BresaGen halts study on leukaemia drug

By Tanya Hollis
Monday, 08 July, 2002

A leukaemia drug developed by Adelaide biotech BresaGen (ASX: BGN) will go back to the drawing board after it was found not to be as effective as previously thought against one form of the disease.

The company's United Kingdom licensing partner British Biotech has announced it will suspend Phase II trials of E21R in the treatment of patients with AML.

The study, which began a year ago, was halted after an independent pre-clinical study failed to support the high incidence of apoptosis, or cell death, found in previous work.

Trials of the drug in other forms of the disease - including myelomonocytic leukaemias, chronic myelomonocytic leukeamia (CMML), and juvenile myelomonocytic leukaemia (JMML) - will continue as planned.

BresaGen vice-president and chief operating officer Dr Meera Verma said British Biotech had decided to slow down the AML trial because it wished to do more pre-clinical work on the technology and redesign the research protocols.

"The incidence of cell killing doesn't look in AML as much as it did earlier in the piece," Verma said.

"It's obviously always annoying when things get delayed, because we were hoping to get in some efficacy results early next year and now that's likely to be delayed three to four months."

Verma said Phase I tests of E21R were conducted on patients with solid tumour cancers in 2000.

Specific leukaemia tests were done in pre-clinical laboratory studies before world-wide rights to the drug were licensed out to British Biotech.

Under the agreement, British Biotech is responsible for conducting the clinical studies necessary to obtain regulatory approval for E21R as a treatment for AML.

The agreement also gives the company exclusive rights to commercialise the drug for all leukaemic and non-leukaemic indications.
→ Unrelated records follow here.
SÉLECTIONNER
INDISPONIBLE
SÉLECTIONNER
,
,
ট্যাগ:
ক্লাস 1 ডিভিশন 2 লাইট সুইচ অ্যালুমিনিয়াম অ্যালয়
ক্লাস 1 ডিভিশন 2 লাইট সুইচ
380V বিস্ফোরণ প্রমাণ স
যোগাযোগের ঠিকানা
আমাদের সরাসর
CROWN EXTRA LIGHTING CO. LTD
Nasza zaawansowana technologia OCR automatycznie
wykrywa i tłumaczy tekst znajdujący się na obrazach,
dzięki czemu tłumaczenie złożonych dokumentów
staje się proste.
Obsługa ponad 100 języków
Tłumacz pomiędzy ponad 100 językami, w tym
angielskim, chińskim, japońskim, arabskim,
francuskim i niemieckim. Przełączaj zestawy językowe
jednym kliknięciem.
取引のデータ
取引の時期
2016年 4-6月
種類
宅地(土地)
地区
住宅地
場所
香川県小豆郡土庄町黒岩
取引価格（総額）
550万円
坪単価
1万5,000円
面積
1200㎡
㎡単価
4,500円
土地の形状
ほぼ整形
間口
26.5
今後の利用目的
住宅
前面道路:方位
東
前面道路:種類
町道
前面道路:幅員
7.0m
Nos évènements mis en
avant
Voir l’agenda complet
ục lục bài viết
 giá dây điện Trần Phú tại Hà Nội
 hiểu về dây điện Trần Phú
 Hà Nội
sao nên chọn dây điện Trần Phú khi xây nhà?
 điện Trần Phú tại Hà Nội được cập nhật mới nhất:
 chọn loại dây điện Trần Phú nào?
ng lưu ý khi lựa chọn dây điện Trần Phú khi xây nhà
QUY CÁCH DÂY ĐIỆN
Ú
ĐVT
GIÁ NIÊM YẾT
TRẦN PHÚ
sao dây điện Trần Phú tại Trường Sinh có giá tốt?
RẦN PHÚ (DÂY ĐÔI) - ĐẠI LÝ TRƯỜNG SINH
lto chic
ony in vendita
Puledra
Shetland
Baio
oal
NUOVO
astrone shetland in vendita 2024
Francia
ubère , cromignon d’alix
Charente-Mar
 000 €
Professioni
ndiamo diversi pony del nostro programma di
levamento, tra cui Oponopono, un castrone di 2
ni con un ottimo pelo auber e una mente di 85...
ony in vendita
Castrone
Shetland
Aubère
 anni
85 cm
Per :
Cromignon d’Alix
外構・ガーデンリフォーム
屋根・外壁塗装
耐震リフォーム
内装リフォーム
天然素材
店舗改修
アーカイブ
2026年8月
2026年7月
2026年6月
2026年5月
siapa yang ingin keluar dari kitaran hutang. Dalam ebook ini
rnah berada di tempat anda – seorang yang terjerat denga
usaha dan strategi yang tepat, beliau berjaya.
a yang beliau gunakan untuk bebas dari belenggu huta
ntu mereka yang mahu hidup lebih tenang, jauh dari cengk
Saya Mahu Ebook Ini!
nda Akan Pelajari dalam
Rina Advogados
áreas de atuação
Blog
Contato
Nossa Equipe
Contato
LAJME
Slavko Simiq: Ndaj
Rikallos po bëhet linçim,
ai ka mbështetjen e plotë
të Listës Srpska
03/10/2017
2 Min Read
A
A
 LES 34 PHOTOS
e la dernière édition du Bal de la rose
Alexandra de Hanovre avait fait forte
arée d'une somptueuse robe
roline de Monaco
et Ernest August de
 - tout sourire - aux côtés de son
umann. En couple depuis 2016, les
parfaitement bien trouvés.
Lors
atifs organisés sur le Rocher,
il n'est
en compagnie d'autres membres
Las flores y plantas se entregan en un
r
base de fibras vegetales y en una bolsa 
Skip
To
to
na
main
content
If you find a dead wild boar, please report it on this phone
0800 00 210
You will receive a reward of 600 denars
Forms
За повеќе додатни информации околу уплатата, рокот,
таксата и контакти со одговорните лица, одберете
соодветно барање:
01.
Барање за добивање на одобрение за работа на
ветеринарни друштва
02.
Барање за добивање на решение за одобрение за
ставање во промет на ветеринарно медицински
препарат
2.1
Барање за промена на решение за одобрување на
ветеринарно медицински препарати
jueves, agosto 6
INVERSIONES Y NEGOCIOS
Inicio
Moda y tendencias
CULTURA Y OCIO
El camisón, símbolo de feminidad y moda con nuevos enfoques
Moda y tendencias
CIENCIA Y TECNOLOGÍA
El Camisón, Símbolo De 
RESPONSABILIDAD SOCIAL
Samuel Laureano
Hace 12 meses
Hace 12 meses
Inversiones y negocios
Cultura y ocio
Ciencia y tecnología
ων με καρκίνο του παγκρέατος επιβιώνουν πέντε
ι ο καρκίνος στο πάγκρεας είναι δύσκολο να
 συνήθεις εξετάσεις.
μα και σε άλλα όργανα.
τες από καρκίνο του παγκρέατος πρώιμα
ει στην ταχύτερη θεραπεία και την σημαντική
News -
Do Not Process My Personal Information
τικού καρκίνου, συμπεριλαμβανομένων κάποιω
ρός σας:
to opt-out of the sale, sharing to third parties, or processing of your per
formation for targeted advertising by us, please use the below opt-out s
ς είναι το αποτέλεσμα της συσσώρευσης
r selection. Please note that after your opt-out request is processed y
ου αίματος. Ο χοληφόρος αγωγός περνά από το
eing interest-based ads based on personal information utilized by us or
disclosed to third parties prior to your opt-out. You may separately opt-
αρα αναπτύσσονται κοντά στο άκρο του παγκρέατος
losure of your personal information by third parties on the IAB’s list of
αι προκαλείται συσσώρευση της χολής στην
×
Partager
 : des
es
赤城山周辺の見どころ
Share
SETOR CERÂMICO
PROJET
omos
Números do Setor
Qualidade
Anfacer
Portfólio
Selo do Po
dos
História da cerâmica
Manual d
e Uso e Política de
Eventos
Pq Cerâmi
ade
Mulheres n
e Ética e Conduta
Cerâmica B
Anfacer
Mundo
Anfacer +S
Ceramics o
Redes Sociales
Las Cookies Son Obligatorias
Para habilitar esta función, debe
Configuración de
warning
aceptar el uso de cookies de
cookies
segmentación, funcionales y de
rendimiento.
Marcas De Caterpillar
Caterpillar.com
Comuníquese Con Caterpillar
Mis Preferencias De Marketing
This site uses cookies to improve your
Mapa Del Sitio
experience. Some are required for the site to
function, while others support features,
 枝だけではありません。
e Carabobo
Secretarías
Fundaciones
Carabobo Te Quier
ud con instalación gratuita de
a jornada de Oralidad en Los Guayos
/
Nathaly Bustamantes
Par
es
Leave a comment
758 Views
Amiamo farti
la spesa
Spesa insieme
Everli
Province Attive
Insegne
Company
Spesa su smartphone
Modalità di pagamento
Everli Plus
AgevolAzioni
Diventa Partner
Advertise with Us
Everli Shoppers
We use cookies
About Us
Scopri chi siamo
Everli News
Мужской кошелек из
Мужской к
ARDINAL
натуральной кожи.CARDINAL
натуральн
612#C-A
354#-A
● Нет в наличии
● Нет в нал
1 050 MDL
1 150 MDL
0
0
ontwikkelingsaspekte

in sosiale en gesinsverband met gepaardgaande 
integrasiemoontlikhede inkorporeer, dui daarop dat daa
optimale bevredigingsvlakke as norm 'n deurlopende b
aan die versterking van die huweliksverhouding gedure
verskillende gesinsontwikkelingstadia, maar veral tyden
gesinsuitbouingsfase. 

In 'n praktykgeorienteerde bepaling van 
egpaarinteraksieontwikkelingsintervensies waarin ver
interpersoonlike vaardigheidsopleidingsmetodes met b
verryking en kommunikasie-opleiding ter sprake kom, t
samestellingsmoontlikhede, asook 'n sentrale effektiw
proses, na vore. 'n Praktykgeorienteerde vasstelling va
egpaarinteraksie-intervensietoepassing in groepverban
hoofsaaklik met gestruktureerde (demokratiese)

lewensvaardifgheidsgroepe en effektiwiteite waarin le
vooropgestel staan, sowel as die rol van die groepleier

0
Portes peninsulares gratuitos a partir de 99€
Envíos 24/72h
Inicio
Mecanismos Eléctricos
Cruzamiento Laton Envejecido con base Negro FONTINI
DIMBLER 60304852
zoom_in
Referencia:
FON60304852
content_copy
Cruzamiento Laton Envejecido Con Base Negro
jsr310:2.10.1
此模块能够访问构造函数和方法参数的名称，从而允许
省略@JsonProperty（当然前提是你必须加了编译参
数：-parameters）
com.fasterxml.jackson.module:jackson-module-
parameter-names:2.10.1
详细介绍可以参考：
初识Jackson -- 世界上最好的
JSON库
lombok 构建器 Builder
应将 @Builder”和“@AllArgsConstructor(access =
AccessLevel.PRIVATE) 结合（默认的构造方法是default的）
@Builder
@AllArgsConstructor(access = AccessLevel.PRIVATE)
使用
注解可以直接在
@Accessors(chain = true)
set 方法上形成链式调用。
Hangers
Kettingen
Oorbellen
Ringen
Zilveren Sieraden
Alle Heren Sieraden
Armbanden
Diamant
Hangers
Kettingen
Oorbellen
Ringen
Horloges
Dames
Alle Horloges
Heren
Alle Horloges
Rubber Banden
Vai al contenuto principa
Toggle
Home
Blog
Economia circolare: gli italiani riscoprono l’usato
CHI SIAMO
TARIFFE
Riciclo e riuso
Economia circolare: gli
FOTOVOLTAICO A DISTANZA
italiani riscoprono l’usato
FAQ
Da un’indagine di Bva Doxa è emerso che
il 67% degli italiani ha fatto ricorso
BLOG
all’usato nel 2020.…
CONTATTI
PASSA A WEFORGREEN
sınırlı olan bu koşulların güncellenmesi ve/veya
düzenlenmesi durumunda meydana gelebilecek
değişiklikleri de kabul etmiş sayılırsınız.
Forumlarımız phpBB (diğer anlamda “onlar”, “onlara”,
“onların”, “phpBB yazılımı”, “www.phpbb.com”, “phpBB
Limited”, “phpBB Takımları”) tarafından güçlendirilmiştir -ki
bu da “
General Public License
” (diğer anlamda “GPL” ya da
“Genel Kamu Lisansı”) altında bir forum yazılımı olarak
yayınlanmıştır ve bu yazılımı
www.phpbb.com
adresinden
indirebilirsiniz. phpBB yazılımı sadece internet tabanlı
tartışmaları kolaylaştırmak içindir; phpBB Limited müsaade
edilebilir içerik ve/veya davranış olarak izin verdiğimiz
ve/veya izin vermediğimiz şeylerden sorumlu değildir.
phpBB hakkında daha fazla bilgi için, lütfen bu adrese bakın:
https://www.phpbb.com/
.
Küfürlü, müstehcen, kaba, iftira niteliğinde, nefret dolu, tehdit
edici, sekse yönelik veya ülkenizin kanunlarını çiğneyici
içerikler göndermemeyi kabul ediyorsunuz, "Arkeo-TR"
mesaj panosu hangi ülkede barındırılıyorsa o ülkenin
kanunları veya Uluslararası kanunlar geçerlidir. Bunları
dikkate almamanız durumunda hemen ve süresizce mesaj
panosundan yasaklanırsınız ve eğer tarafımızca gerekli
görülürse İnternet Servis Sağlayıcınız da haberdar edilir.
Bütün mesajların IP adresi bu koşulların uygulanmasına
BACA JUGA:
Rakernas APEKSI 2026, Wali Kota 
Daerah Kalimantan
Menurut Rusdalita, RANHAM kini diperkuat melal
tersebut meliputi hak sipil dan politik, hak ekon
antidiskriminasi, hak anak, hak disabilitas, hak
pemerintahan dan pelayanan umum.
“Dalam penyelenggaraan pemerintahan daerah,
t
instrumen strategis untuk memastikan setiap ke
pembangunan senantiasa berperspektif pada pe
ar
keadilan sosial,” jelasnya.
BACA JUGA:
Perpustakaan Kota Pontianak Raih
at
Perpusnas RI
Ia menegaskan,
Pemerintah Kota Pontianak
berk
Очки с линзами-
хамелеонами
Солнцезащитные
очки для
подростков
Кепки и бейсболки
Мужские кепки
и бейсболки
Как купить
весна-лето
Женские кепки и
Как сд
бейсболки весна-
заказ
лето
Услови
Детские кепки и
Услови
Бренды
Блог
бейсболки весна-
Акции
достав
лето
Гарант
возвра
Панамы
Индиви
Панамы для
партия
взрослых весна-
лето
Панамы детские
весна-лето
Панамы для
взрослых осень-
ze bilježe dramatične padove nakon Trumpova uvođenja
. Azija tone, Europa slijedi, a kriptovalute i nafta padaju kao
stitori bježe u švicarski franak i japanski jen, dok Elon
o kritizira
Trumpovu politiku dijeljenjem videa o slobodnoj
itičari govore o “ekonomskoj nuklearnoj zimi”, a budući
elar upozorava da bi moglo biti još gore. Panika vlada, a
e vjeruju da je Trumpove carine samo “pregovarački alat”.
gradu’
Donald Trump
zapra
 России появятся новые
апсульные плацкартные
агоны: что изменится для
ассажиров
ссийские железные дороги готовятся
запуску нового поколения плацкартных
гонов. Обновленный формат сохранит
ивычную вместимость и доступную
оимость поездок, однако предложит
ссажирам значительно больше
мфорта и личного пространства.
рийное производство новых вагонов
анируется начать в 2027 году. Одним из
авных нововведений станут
In August 2001, British Biotech started a Phase II study to investigate GM-CSF antagonist E21R's efficacy, safety, tolerability and pharmacokinetics in AML patients.

In a market statement, BresaGen said it was continuing to recruit patients to a pilot Phase II study in CMML.

Also, in March 2002, the European Commission designated E21R as having orphan drug status for the treatment of JMML, a rare and deadly disease affecting very young children.

The drug is also being used in a pilot Phase II rheumatoid arthritis study in which patients will receive four 10-day courses of daily subcutaneous injections of E21R.

At the time of writing, shares in BresaGen were unchanged at 65 cents.